振り返れば「坂道」
坂道はどこにでもある。当たり前のように上って下ってきた。それが人生。最近、高低差マニアのタモリ氏のテレビ番組などで意識するようになったが、それまでは息を切らしただ通り過ぎていた。今になって思う。坂道は私の人生に多大な影響を与えていた。振り返ると四つの坂道が広がっていた。
それは「神楽坂」「時計坂」「病院坂」「欅坂」。歩んできたそれぞれの時代、坂を上ったところでポンと背中を押された。
【神楽坂】
大学キャンパスは飯田橋にあった。アパートがあった小岩から総武線で約30分、駅から外堀公園を歩いて通学した。18歳春、初の東京一人暮らしを始めた田舎者を外堀の満開の桜が出迎えてくれた。外堀でのサークル新歓コンパ、会津出身というだけで日本酒好きのレッテルを貼られ、ぐいぐい飲まされた。案の定簡単に酔いつぶれ桜の木の下で朝を迎えた。今も桜が美しいのは私の吐いた栄養分が一助になっているのかも。サークル飲み会はいつも神楽坂、行くのは安い焼き鳥屋や居酒屋ばかりで花街は無縁の存在だった。大学4年間で酒の奥深さを学んだ。
神楽坂は晩酌を欠かさない私をつくってくれた。
【病院坂】
横溝正史原作「病院坂の首くくりの家」のタイトルになっている病院坂。映画は1979年公開、耐え難い悲しい運命を背負ったヒロイン佐久間良子の乗った人力車が病院坂をゆっくり下っていくラストシーンが印象的だった。病院坂をはじめ「犬神家の一族」「悪魔の手毬唄」「獄門島」「女王蜂」「八つ墓村」などの金田一耕助シリーズの映画は衝撃的だった。山深い閉鎖的な風景の中で繰り広げられるおどろおどろしい人間模様、何度見ても新しい発見がある。金田一は決して事件を途中で終わらせない。全容をわかっていながら犯人に目的を遂げさせる。ある意味、それが正義のように。
金田一シリーズで思い入れが強いのは「悪魔の手毬唄」。手毬唄の歌詞通りに娘が殺されていく。残虐な裏に隠れているのがヒロインを想う磯川警部の純愛。ヒロイン青池リカ役の岸恵子は悲しくも美しかった。勝手に「鬼首ラブストーリー」と呼んでいる。

(収集データ)
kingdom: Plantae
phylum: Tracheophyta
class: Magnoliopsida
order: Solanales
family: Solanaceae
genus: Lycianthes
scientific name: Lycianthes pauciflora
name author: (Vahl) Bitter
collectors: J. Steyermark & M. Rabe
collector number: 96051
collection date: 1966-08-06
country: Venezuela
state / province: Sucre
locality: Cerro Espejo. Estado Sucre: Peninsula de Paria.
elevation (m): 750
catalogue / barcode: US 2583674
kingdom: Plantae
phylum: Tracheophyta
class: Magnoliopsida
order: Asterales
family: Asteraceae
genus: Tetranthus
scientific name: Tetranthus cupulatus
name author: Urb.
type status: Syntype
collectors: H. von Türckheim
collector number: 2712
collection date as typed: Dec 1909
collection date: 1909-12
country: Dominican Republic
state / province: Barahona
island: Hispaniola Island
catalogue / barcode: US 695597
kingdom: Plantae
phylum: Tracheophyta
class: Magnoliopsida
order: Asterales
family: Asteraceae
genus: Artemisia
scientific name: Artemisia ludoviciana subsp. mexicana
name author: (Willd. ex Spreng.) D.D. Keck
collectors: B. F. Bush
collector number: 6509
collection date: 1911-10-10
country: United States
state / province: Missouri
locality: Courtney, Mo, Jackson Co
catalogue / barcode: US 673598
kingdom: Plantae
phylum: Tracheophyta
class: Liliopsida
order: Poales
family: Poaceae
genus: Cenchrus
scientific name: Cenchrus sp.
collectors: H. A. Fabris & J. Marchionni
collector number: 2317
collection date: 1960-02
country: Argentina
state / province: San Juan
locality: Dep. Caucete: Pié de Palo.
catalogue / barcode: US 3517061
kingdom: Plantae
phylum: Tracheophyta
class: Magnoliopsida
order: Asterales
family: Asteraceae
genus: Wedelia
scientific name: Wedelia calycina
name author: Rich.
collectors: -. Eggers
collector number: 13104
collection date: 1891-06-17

▶ **指示 1**
坂道についての文章で、筆者が振り返って挙げている坂の名前をすべて書き出してください。
▶ **指示 2**
坂道についての文章によると、筆者が通った大学のキャンパスはどこにありましたか。
▶ **指示 3**
坂道についての文章を、最後の文のあとから書き継いでください。

▶ **回答 1**
神楽坂、時計坂、病院坂、欅坂

▶ **回答 2**
飯田橋にありました。

▶ **回答 3**
病院坂は映画好きの私をつくってくれた。
【時計坂】
漫画家高橋留美子さんの名作「めぞん一刻」に登場する時計坂。古いアパート「一刻館」を舞台にした管理人の音無響子さんと下宿人の五代裕作さんの恋愛物語。1986年から2年間フジテレビでアニメ放映、タイムリーに見ていたことは確かでも毎週録画していたわけではなく細部まで覚えていなかった。
最近パチンコ台で再会した響子さんに改めて心を奪われてしまった。こんなにも可愛かったんだ。名シーンのオンパレード、なかでも「振り向いた惣一郎」のエピソードが素敵です。夕陽の逆光の中で時計坂を上る五代さんと犬の惣一郎さんの後ろ姿を見た響子さん。シルエットに亡き夫がフラッシュバックするものの、街灯が下から徐々に点灯していき五代さんと判明、惣一郎さんがバウと泣いていつもの日常に戻っていく。「坂の途中に愛がある」、純愛物語の最高傑作だろう。
時計坂は浪漫を愛する私をつくってくれた。
【欅坂】
2015年デビューの欅坂46。メッセージ性の強い「サイレントマジョリティー」「不協和音」「ガラスを割れ」「黒い羊」などのシングル曲とセンター平手友梨奈さんのカリスマ性、ドラマチックな激しいパフォーマンスにやられてしまった。平手さんの脱退は寂しい限りです。
欅坂はアイドル好きの私を目覚めさせてくれた。